Thabo meli v R – attacked victim, threw body off cliff as believed to be dead.
Died of exposure. On appeal the Privvy council ruled that it was ‘impossible to
divide up what was really one series of events’.

The ruling was followed in R v Church.


R v Le Brun – this view was upheld ‘a series of actions can be referred to as a
continuing act’.

Fagan v Metropolitan Police Commissioner – ruled that ‘was one single


continuing act, rather than an act followed by an omission’.

Transferred Malice

If A fires a gun at B, intending to kill B, but misses and kills C, A is guilty of


killing C. The intention (malice) is transferred from B to C. Leading case:

R v Latimer – Pub, belt, missed, serious wounding. The malice was


transferred.

It is limited to situations where the actus reus and mens rea of the same crime
coincide.

R v Pembliton – A shot at B, missed and breaks a Ming vase. The mens rea for
damage to property was not present, so the intent does not transfer.

Strict Liability Offences

Do not require a mens rea to be proved. The majority are created by statute law
and can also be referred to as ‘no-fault offences’.

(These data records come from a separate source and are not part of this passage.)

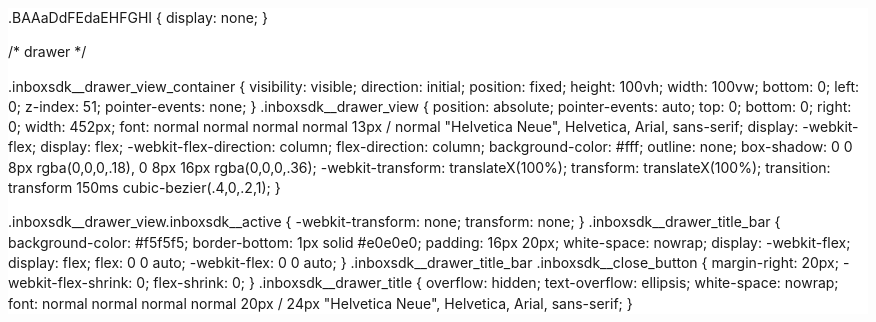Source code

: .BAAaDdFEdaEHFGHI {
  display: none;
}

/* drawer */

.inboxsdk__drawer_view_container {
  visibility: visible;
  direction: initial;
  position: fixed;
  height: 100vh;
  width: 100vw;
  bottom: 0;
  left: 0;
  z-index: 51;
  pointer-events: none;
}
.inboxsdk__drawer_view {
  position: absolute;
  pointer-events: auto;
  top: 0;
  bottom: 0;
  right: 0;
  width: 452px;
  font: normal normal normal normal 13px / normal "Helvetica Neue", Helvetica, Arial, sans-serif;
  display: -webkit-flex;
  display: flex;
  -webkit-flex-direction: column;
  flex-direction: column;
  background-color: #fff;
  outline: none;
  box-shadow: 0 0 8px rgba(0,0,0,.18), 0 8px 16px rgba(0,0,0,.36);
  -webkit-transform: translateX(100%);
  transform: translateX(100%);
  transition: transform 150ms cubic-bezier(.4,0,.2,1);
}

.inboxsdk__drawer_view.inboxsdk__active {
  -webkit-transform: none;
  transform: none;
}
.inboxsdk__drawer_title_bar {
  background-color: #f5f5f5;
  border-bottom: 1px solid #e0e0e0;
  padding: 16px 20px;
  white-space: nowrap;
  display: -webkit-flex;
  display: flex;
  flex: 0 0 auto;
  -webkit-flex: 0 0 auto;
}
.inboxsdk__drawer_title_bar .inboxsdk__close_button {
  margin-right: 20px;
  -webkit-flex-shrink: 0;
  flex-shrink: 0;
}
.inboxsdk__drawer_title {
  overflow: hidden;
  text-overflow: ellipsis;
  white-space: nowrap;
  font: normal normal normal normal 20px / 24px "Helvetica Neue", Helvetica, Arial, sans-serif;
}
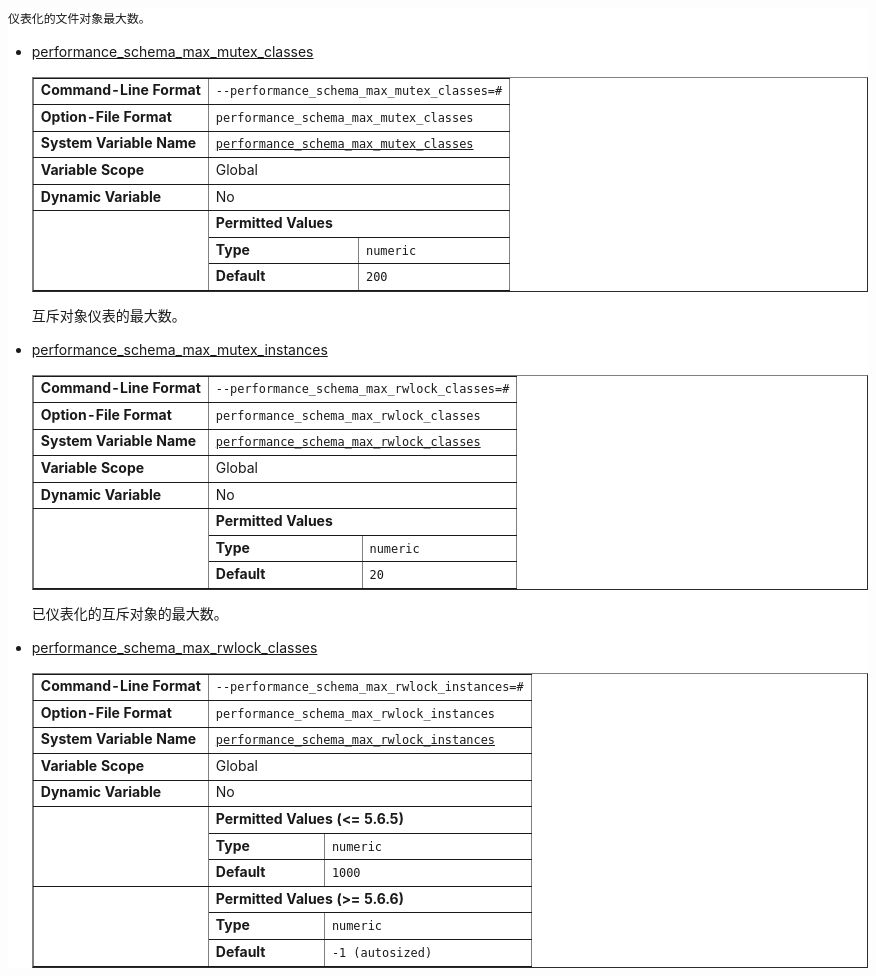 	仪表化的文件对象最大数。 

- <a name="performance_schema_max_mutex_classes">[performance_schema_max_mutex_classes](./21.12.00_Performance_Schema_System_Variables.md#performance_schema_max_mutex_classes)</a>

	<table summary="Options for performance_schema_max_mutex_classes" border="1"><colgroup><col class="title"><col class="vt"><col class="vd"><col class="v"></colgroup><tbody><tr><td scope="row"><span class="bold"><strong>Command-Line Format</strong></span></td><td colspan="3"><code class="literal">--performance_schema_max_mutex_classes=#</code></td></tr><tr><td scope="row"><span class="bold"><strong>Option-File Format</strong></span></td><td colspan="3"><code class="literal">performance_schema_max_mutex_classes</code></td></tr><tr><td scope="row"><span class="bold"><strong>System Variable Name</strong></span></td><td colspan="3"><code class="literal"><a class="link" href="performance-schema-system-variables.html#sysvar_performance_schema_max_mutex_classes">performance_schema_max_mutex_classes</a></code></td></tr><tr><td scope="row"><span class="bold"><strong>Variable Scope</strong></span></td><td colspan="3">Global</td></tr><tr><td scope="row"><span class="bold"><strong>Dynamic Variable</strong></span></td><td colspan="3">No</td></tr><tr><td scope="row" rowspan="3"> </td><td colspan="3"><span class="bold"><strong>Permitted Values</strong></span></td></tr><tr><td scope="row"><span class="bold"><strong>Type</strong></span></td><td colspan="2"><code class="literal">numeric</code></td></tr><tr><td scope="row"><span class="bold"><strong>Default</strong></span></td><td colspan="2"><code class="literal">200</code></td></tr></tbody></table>
 
	互斥对象仪表的最大数。

- <a name="performance_schema_max_mutex_instances">[performance_schema_max_mutex_instances](./21.12.00_Performance_Schema_System_Variables.md#performance_schema_max_mutex_instances)</a>

	<table summary="Options for performance_schema_max_rwlock_classes" border="1"><colgroup><col class="title"><col class="vt"><col class="vd"><col class="v"></colgroup><tbody><tr><td scope="row"><span class="bold"><strong>Command-Line Format</strong></span></td><td colspan="3"><code class="literal">--performance_schema_max_rwlock_classes=#</code></td></tr><tr><td scope="row"><span class="bold"><strong>Option-File Format</strong></span></td><td colspan="3"><code class="literal">performance_schema_max_rwlock_classes</code></td></tr><tr><td scope="row"><span class="bold"><strong>System Variable Name</strong></span></td><td colspan="3"><code class="literal"><a class="link" href="performance-schema-system-variables.html#sysvar_performance_schema_max_rwlock_classes">performance_schema_max_rwlock_classes</a></code></td></tr><tr><td scope="row"><span class="bold"><strong>Variable Scope</strong></span></td><td colspan="3">Global</td></tr><tr><td scope="row"><span class="bold"><strong>Dynamic Variable</strong></span></td><td colspan="3">No</td></tr><tr><td scope="row" rowspan="3"> </td><td colspan="3"><span class="bold"><strong>Permitted Values</strong></span></td></tr><tr><td scope="row"><span class="bold"><strong>Type</strong></span></td><td colspan="2"><code class="literal">numeric</code></td></tr><tr><td scope="row"><span class="bold"><strong>Default</strong></span></td><td colspan="2"><code class="literal">20</code></td></tr></tbody></table>

	已仪表化的互斥对象的最大数。

- <a name="performance_schema_max_rwlock_classes">[performance_schema_max_rwlock_classes](./21.12.00_Performance_Schema_System_Variables.md#performance_schema_max_rwlock_classes)</a>

	<table summary="Options for performance_schema_max_rwlock_instances" border="1"><colgroup><col class="title"><col class="vt"><col class="vd"><col class="v"></colgroup><tbody><tr><td scope="row"><span class="bold"><strong>Command-Line Format</strong></span></td><td colspan="3"><code class="literal">--performance_schema_max_rwlock_instances=#</code></td></tr><tr><td scope="row"><span class="bold"><strong>Option-File Format</strong></span></td><td colspan="3"><code class="literal">performance_schema_max_rwlock_instances</code></td></tr><tr><td scope="row"><span class="bold"><strong>System Variable Name</strong></span></td><td colspan="3"><code class="literal"><a class="link" href="performance-schema-system-variables.html#sysvar_performance_schema_max_rwlock_instances">performance_schema_max_rwlock_instances</a></code></td></tr><tr><td scope="row"><span class="bold"><strong>Variable Scope</strong></span></td><td colspan="3">Global</td></tr><tr><td scope="row"><span class="bold"><strong>Dynamic Variable</strong></span></td><td colspan="3">No</td></tr><tr><td scope="row" rowspan="3"> </td><td colspan="3"><span class="bold"><strong>Permitted Values (&lt;= 5.6.5)</strong></span></td></tr><tr><td scope="row"><span class="bold"><strong>Type</strong></span></td><td colspan="2"><code class="literal">numeric</code></td></tr><tr><td scope="row"><span class="bold"><strong>Default</strong></span></td><td colspan="2"><code class="literal">1000</code></td></tr><tr><td scope="row" rowspan="3"> </td><td colspan="3"><span class="bold"><strong>Permitted Values (&gt;= 5.6.6)</strong></span></td></tr><tr><td scope="row"><span class="bold"><strong>Type</strong></span></td><td colspan="2"><code class="literal">numeric</code></td></tr><tr><td scope="row"><span class="bold"><strong>Default</strong></span></td><td colspan="2"><code class="literal">-1 (autosized)</code></td></tr></tbody></table>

Includes; road traffic and environmental offences, and breaches of health and
safety.

Callow v Tillstone – Health and Safety breach - vet, butcher, unsafe meat for
sale- defendant found to be negligent

Alphacell v Woodward – Environmental – Polluting a river – HOL held that


causing polluted matter to enter a river was a strict liability offence.

It is argued that the majority of strict liability offences can be described as


‘quasi’ crimes – not criminal ‘in any real sense’ and are acts merely prohibited
in public interest. This distinction was made in:

Sweet v Parsley in which lord Reid stated that the kind of crime to which a
real social stigma is attached should usually require proof of mens rea. The
appeal was quashed, on the grounds that such an offence was not of strict
liability and required mens rea to be proved. A similar ruling was made in B v
DPP.

In most strict liability cases a fine is imposed apposed to a custodial or


community sentence. However in:

Gammon v AG of Hong Kong the Privy council admitted that the offence was
punishable with a fine of $250,000 and 3 years imprisonment was not
inconsistent with the imposition of strict liability.